# Exercise instructions
The records sit below. Return every line in them that holds the word "financial".

══ Exercise inputs ══

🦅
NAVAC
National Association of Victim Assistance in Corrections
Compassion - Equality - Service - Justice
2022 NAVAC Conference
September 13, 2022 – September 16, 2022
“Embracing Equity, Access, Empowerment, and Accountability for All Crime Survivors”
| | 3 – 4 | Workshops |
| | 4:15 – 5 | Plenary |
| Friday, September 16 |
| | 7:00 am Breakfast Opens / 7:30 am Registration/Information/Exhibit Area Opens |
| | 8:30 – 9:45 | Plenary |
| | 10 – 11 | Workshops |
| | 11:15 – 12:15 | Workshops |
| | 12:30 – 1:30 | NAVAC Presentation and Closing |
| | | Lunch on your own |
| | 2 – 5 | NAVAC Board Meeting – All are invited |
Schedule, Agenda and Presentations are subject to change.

═══
══ Exercise inputs ══

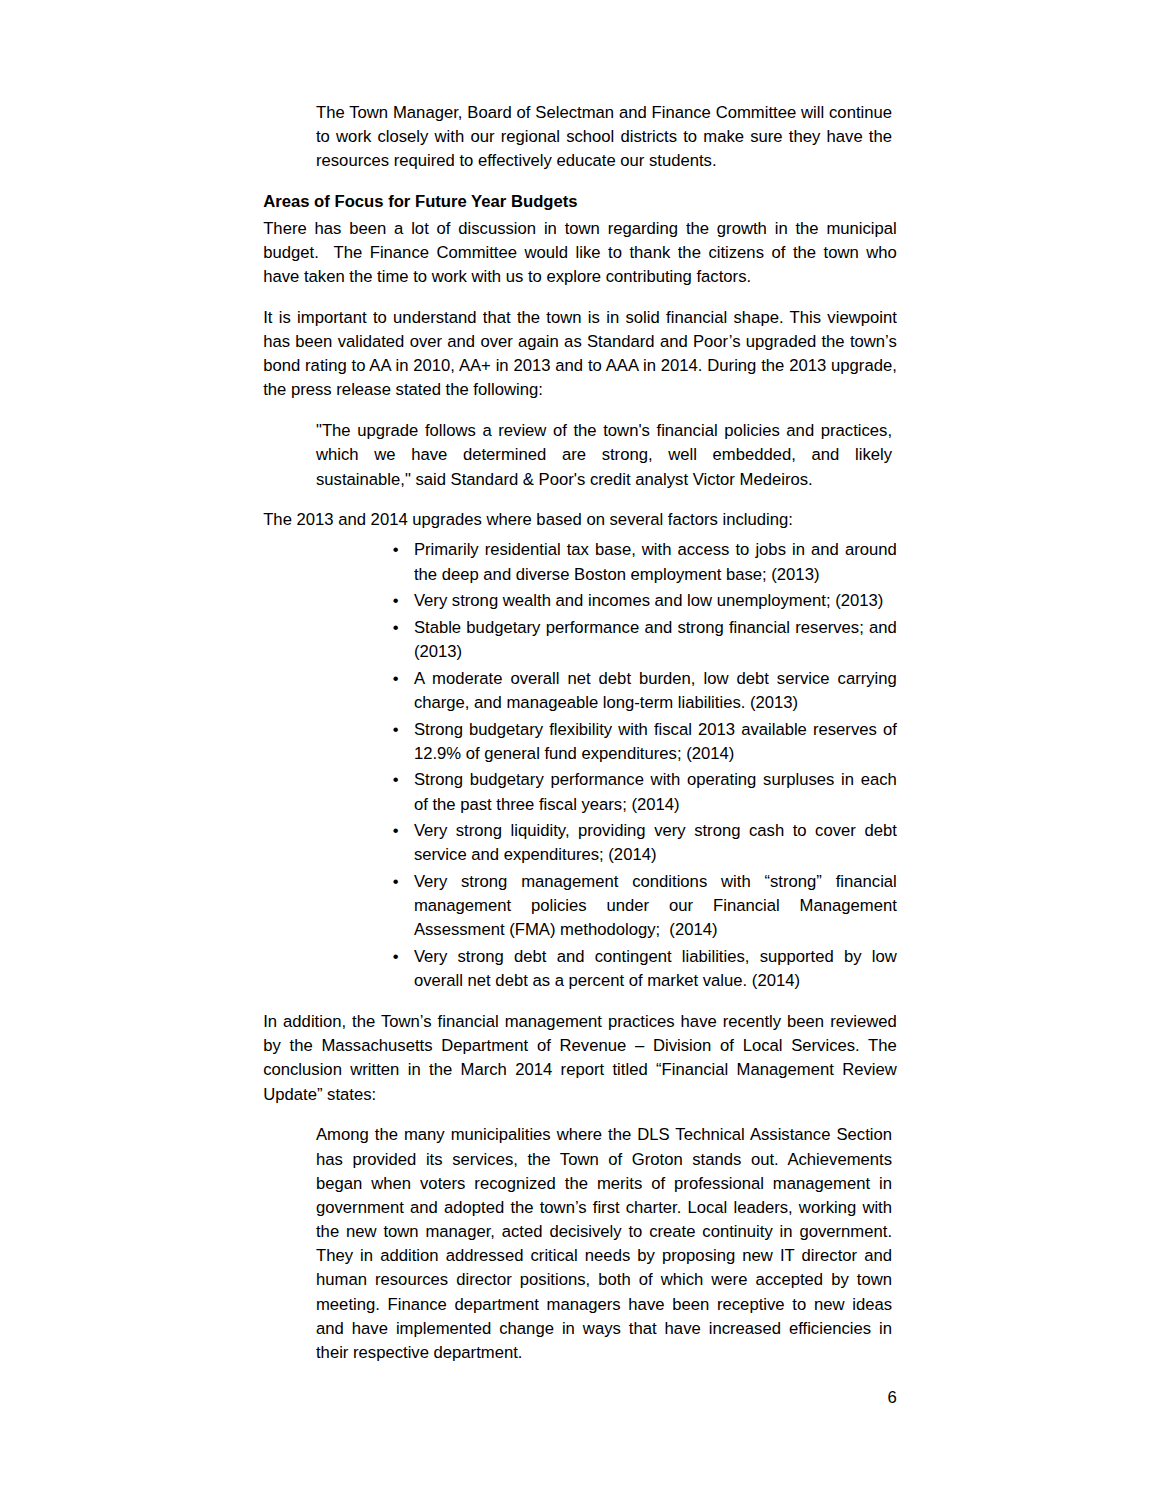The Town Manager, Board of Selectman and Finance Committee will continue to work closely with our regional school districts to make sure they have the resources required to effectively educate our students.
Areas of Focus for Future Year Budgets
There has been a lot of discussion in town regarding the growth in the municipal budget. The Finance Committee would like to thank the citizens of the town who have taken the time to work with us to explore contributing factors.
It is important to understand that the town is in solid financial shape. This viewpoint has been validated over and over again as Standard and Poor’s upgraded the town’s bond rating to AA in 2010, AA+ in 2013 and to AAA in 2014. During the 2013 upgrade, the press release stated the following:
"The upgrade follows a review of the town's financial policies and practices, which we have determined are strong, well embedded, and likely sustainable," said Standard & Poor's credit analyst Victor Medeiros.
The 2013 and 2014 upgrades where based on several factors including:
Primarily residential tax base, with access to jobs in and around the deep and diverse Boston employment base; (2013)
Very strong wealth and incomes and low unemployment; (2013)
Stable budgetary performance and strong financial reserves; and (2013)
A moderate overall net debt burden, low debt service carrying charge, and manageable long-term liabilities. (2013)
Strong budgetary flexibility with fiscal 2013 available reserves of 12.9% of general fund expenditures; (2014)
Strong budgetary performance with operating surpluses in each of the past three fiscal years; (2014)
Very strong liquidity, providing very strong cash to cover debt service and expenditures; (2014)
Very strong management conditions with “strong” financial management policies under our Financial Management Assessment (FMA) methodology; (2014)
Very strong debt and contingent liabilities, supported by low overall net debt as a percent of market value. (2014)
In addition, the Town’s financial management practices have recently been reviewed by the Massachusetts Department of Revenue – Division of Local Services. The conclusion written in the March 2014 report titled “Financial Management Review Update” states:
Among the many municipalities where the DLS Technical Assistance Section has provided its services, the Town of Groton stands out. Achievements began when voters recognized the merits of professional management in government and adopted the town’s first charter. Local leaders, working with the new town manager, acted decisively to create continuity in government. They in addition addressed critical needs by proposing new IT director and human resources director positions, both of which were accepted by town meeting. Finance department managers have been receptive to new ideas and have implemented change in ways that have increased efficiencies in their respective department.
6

═══
══ Exercise inputs ══

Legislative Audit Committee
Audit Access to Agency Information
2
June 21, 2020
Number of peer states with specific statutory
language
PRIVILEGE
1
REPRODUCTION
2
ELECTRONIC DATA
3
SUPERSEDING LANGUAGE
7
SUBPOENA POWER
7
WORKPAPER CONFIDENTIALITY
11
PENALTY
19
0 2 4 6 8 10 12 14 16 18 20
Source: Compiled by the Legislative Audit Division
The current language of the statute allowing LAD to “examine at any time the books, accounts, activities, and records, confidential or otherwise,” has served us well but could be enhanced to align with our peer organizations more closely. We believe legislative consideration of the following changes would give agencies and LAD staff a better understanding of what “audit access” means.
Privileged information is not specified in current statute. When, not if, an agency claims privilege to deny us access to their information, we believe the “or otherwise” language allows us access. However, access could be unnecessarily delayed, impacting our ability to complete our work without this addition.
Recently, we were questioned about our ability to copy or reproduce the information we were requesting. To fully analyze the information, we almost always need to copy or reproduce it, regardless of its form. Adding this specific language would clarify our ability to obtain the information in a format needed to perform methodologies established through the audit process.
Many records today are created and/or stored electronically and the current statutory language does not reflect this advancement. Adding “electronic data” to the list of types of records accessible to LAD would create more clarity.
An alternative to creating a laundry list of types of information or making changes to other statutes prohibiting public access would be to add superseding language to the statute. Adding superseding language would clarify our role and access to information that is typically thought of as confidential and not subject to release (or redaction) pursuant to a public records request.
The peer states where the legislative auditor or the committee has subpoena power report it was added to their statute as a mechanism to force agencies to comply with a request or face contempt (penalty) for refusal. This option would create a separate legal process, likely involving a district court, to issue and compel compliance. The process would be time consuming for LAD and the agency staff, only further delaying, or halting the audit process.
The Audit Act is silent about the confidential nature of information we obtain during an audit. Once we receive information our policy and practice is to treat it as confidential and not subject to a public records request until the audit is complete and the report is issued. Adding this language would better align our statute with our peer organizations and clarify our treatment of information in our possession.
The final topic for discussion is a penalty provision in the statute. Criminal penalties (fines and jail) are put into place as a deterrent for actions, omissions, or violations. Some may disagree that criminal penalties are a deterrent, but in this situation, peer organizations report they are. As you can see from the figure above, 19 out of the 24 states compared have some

═══

# Task solution
It is important to understand that the town is in solid financial shape. This viewpoint has been validated over and over again as Standard and Poor’s upgraded the town’s bond rating to AA in 2010, AA+ in 2013 and to AAA in 2014. During the 2013 upgrade, the press release stated the following:
"The upgrade follows a review of the town's financial policies and practices, which we have determined are strong, well embedded, and likely sustainable," said Standard & Poor's credit analyst Victor Medeiros.
Stable budgetary performance and strong financial reserves; and (2013)
Very strong management conditions with “strong” financial management policies under our Financial Management Assessment (FMA) methodology; (2014)
In addition, the Town’s financial management practices have recently been reviewed by the Massachusetts Department of Revenue – Division of Local Services. The conclusion written in the March 2014 report titled “Financial Management Review Update” states:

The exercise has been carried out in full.